The MAELSTROM software framework enables scientists to apply and compare machine learning tools and libraries efficiently across a wide range of computer systems. A user interface links application developers with compute system designers, and benchmarking and error detection of machine learning solutions can be performed during the development phase. Tools will be published as open source.
The MAELSTROM machine learning applications cover all important components of the workflow of W&C predictions including the processing of observations, the assimilation of observations to generate initial and reference conditions, model simulations, as well as post-processing of model data and the development of forecast products. For each application, benchmark datasets with many terabytes of data are published online for training and machine learning tool-developments. MAELSTROM machine learning solutions serve as a blueprint for a wide range of machine learning applications.
- By the end of the project, MAELSTROM delivered one W&C machine learning application running operationally (AP1), one application demonstrated within an operational environment (AP3), and four production-ready applications (AP2, AP4, AP5, and AP6) ready to be exploited. MAELSTROM also contributed to the development of ai-models, a tool used operationally to run several emerging data-driven weather models (AP8).
- Tests have been performed regarding the use of deep learning solutions for the generation of tangent linear and adjoint model code. This code is essential for 4DVar data assimilation to generate initial conditions for weather predictions. Results show that machine learning emulators can indeed be used successfully to generate auto differentiated configurations that can be used in data assimilation.
- MAELSTROM has supported the development of AIFS, a pure machine learning forecast model that is already running at ECMWF in pre-operational mode and will be turned into a fully operational weather prediction system in the near future.
- MAELSTROM has supported the development of AtmoRep, the most promising approach to use large-scale representation learning in W&C which will likely lead to the development of a European foundation model for Earth science that will potentially revolutionise the way how W&C predictions are performed and be applicable across a wide range of W&C machine learning applications.
- MAELSTROM benchmark datasets comprise of 22 TB of data that are available for download online and well documented.
- The MAELSTROM applications were tested on more than five processors with several hardware configurations, assessing strengths and weaknesses of hardware and software. Depending on the choice of hardware, a difference of nearly one order of magnitude can be observed for energy-to-solution.
- Accelerator technology offerings followed market developments during the years of project and eight different GPU accelerators were tested during the benchmark phases.
- The two dissemination workshops that were organised at ECMWF could attract more than 200 registered participants for each of the meetings.
- The two hackathons (called MAELSTROM Bootcamps) organised by JSC and ECMWF could attract 30 and 24 onsite participants respectively.

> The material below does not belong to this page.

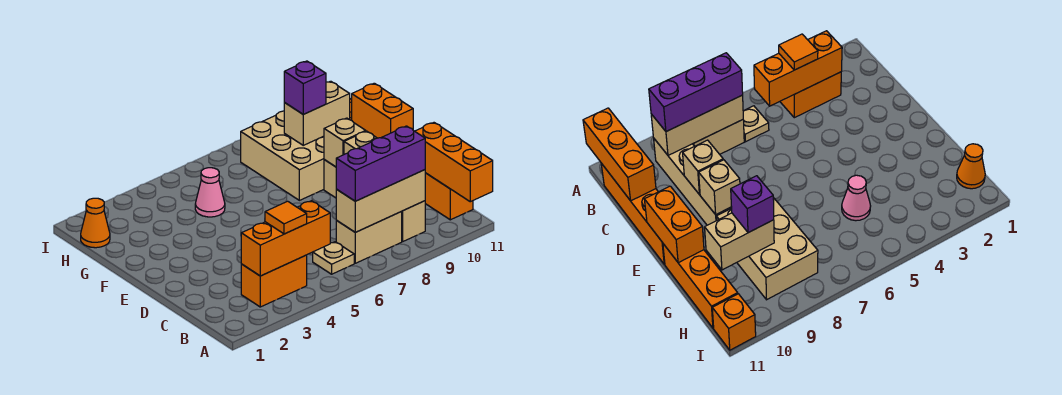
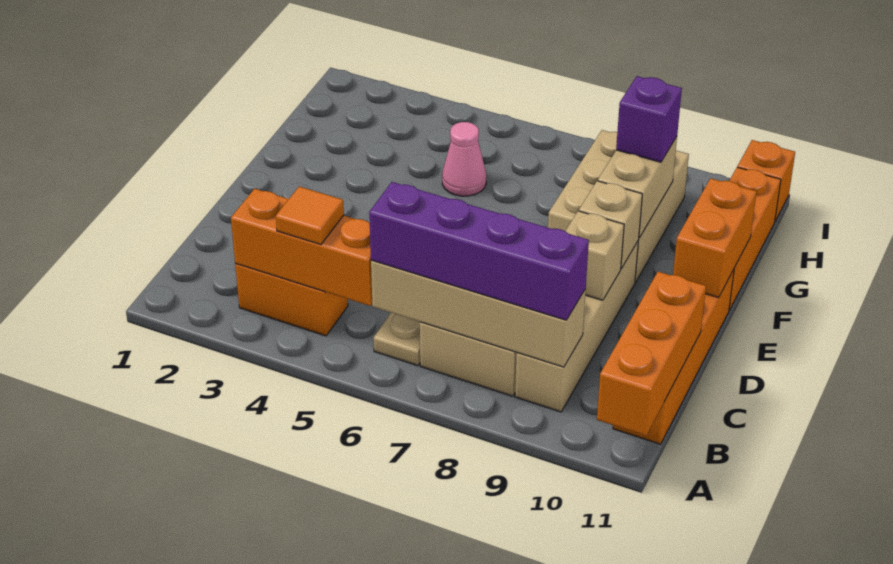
tan brick B7:B9 level 2 -> tan brick B6:B9 level 2
purple brick B7:B9 level 3 -> purple brick B6:B9 level 3
tan brick G9:G10 level 2 -> tan brick F9:G9 level 2
orange cone H1 level 1 -> none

- MAELSTROM scientists have provided more than 71 presentations and published 41 papers.
- We have designed a project webpage that provides access to all important information on the project (https://www.maelstrom-eurohpc.eu/). Including a feature on Women in Science (https://www.maelstrom-eurohpc.eu/women-in-science) and an interactive fact sheet (https://www.maelstrom-eurohpc.eu/facts).
- MAELSTROM enabled the development of the workflow platform Mantik that allows the submission of scripts to HPC infrastructure, the versioning and sharing of machine learning results with other users, as well as the tracking of training characteristics through MLflow functionalities.